DATASET EXCERPTS
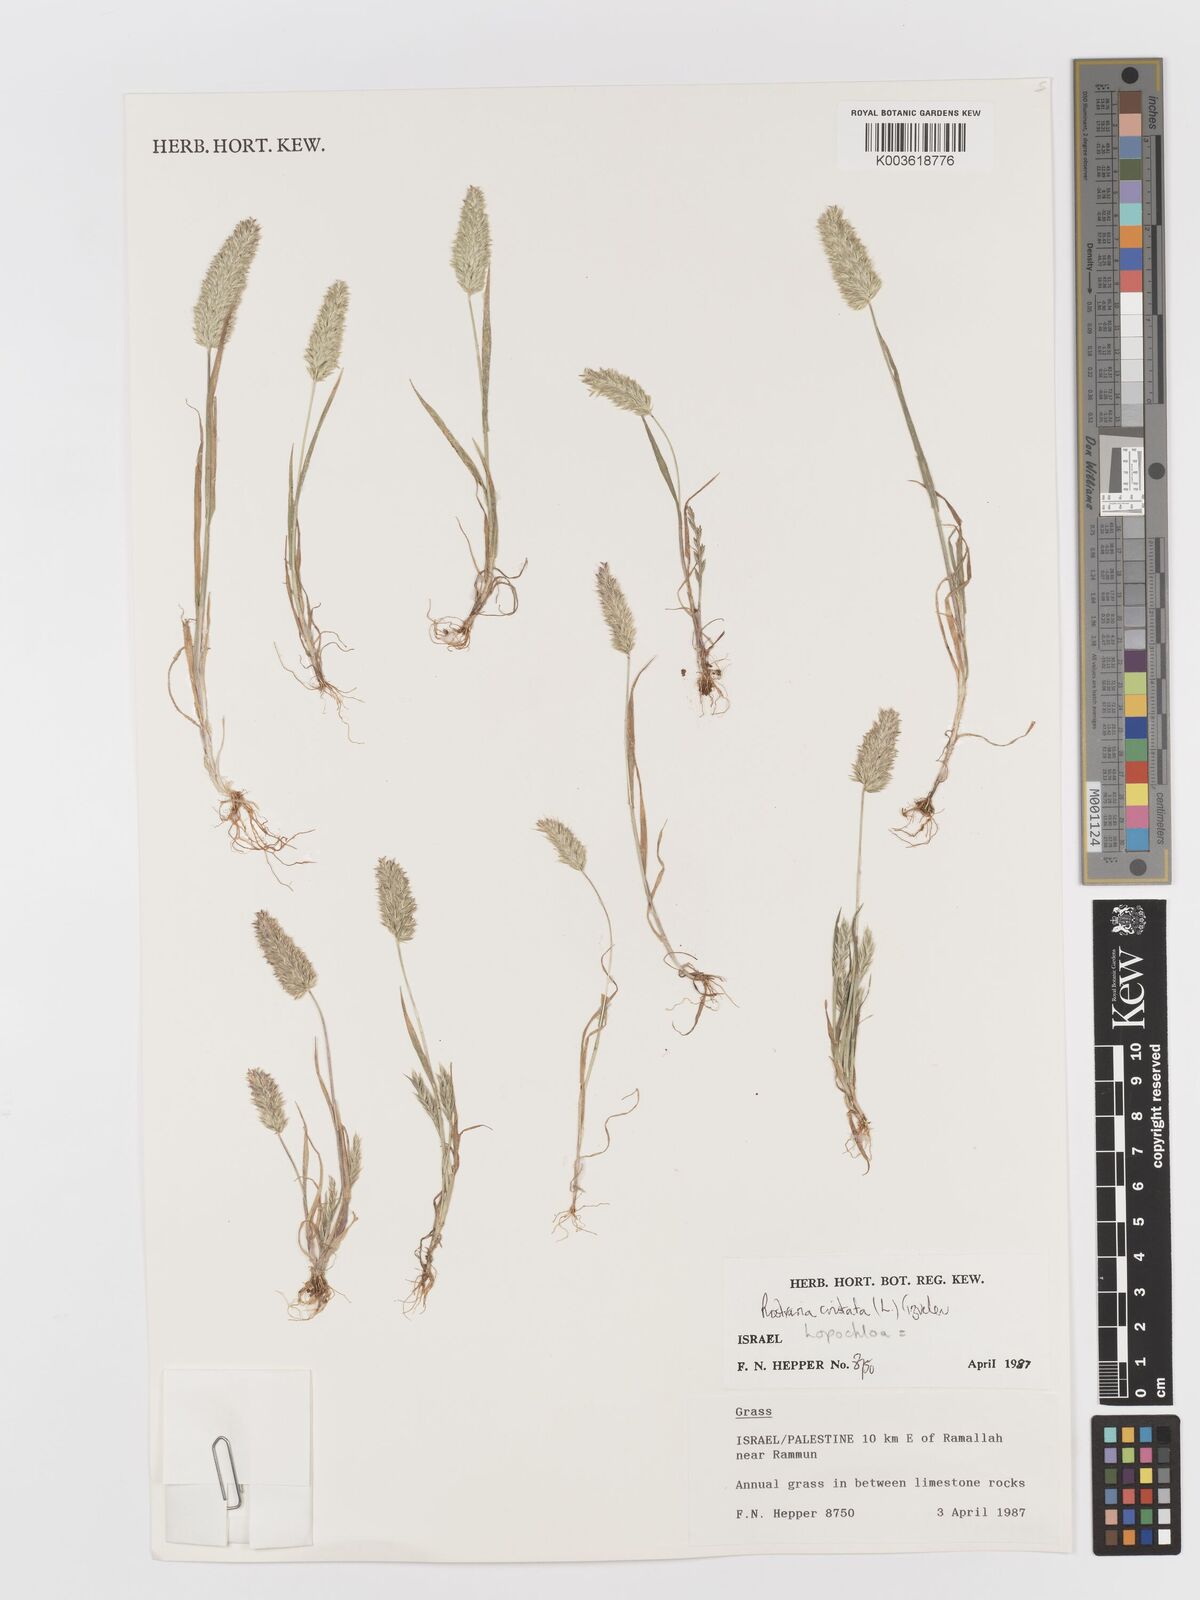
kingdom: Plantae
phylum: Tracheophyta
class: Liliopsida
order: Poales
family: Poaceae
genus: Rostraria
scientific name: Rostraria cristata
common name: Mediterranean hair-grass
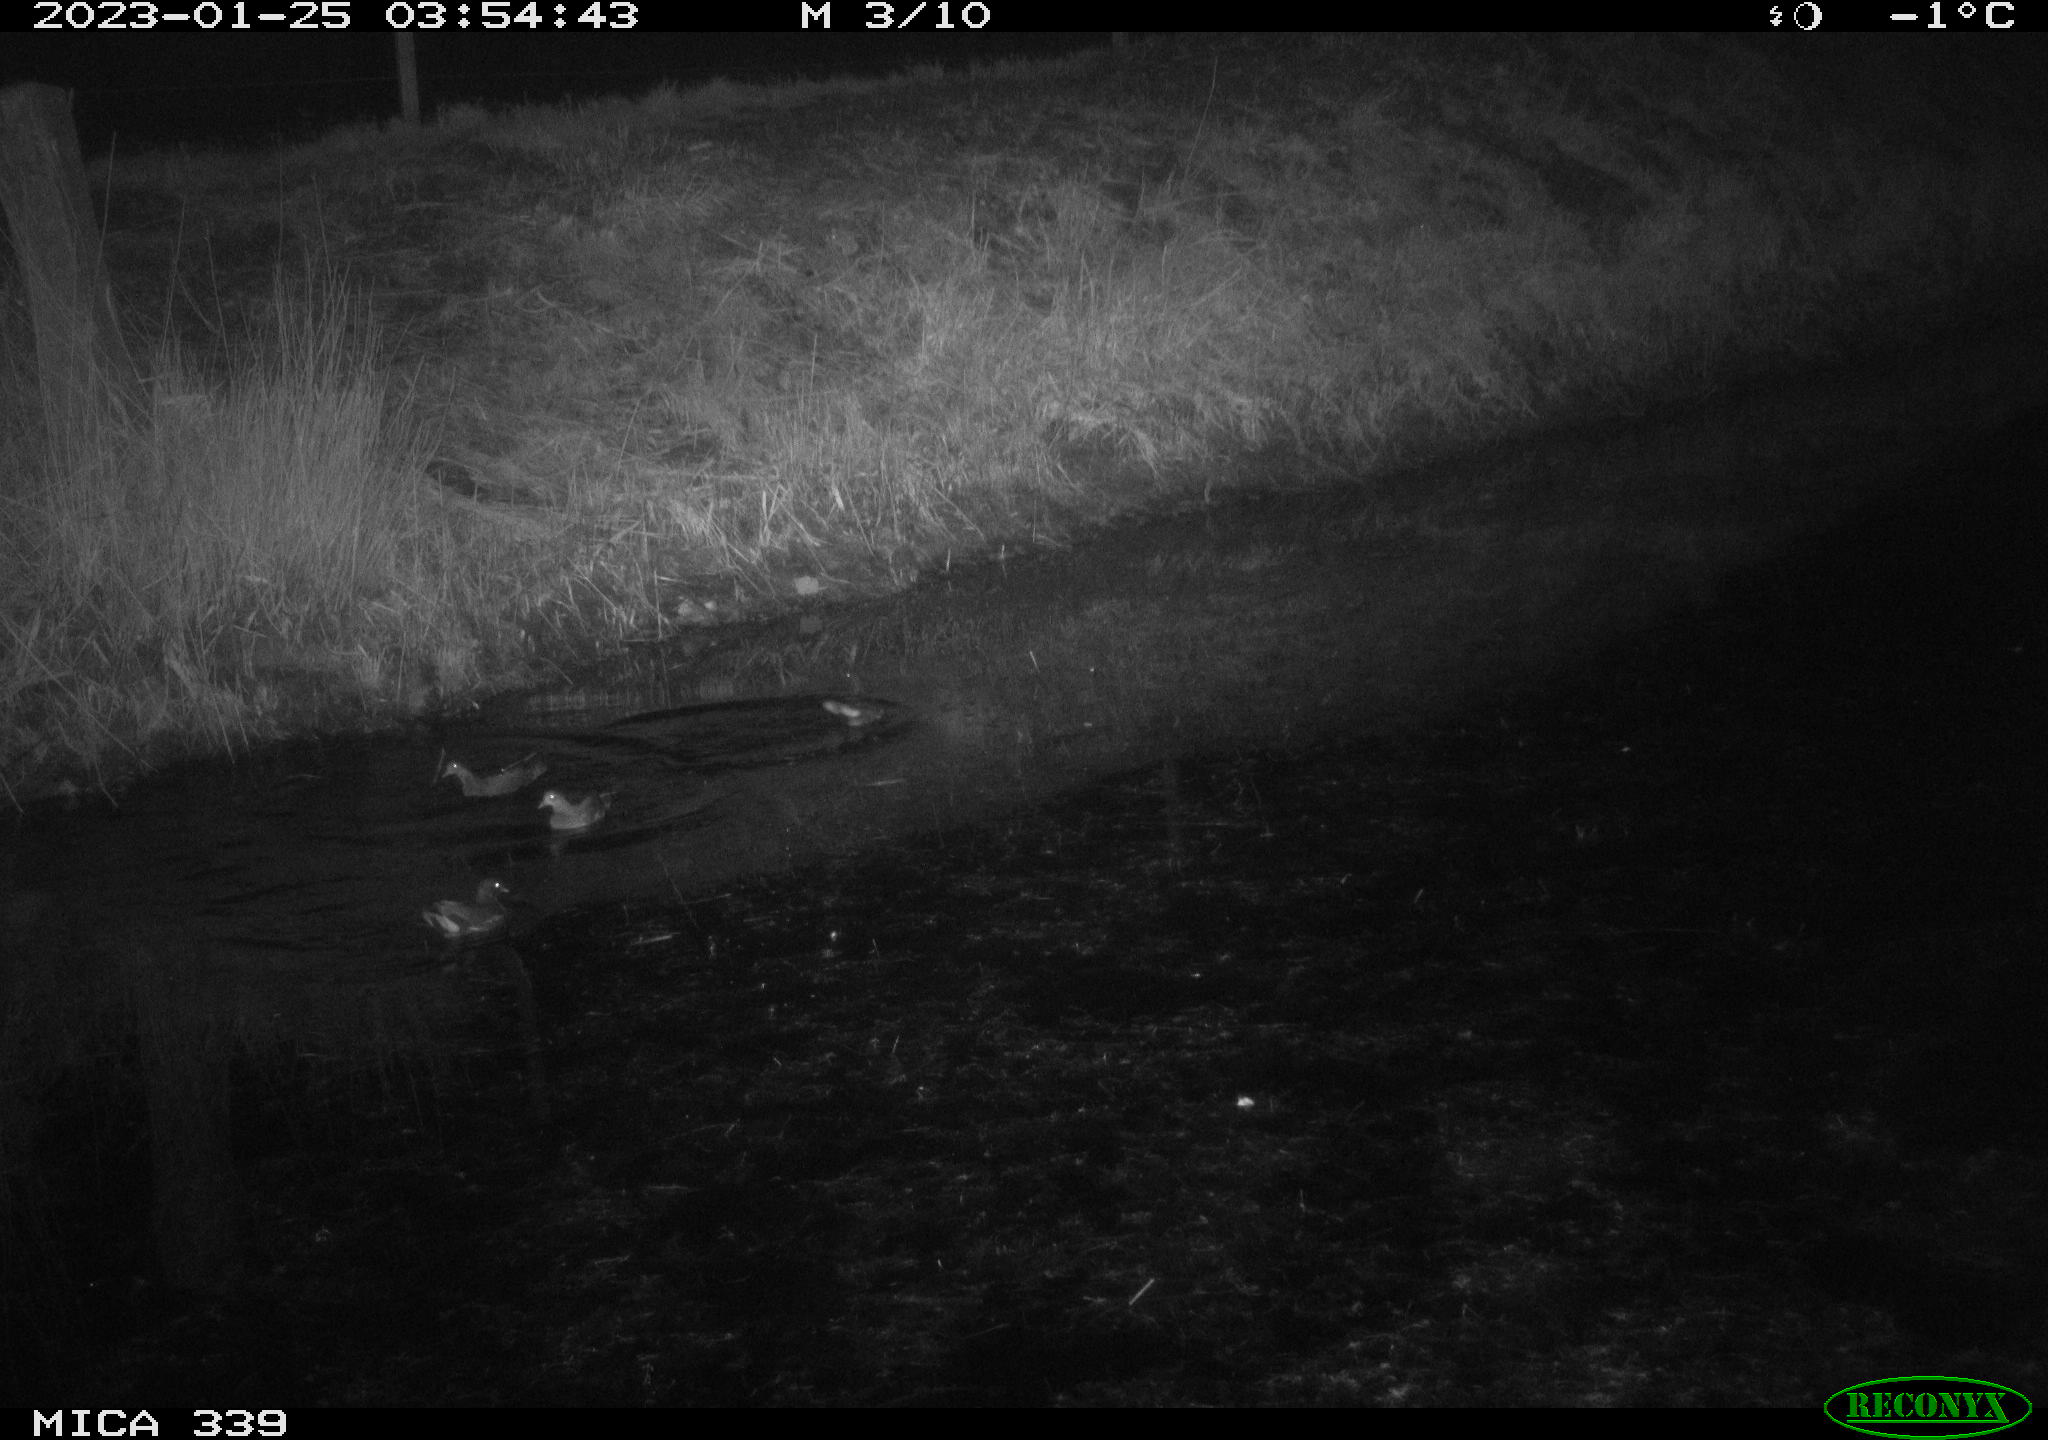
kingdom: Animalia
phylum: Chordata
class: Aves
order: Gruiformes
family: Rallidae
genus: Gallinula
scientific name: Gallinula chloropus
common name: Common moorhen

STATED TASK
Reproduce the records from the line that contains "kingdom: Animalia" through the end of the records, replacing "common name" with "vernacular name" and leaving everything else unchanged.

SOLUTION
kingdom: Animalia
phylum: Chordata
class: Aves
order: Gruiformes
family: Rallidae
genus: Gallinula
scientific name: Gallinula chloropus
vernacular name: Common moorhen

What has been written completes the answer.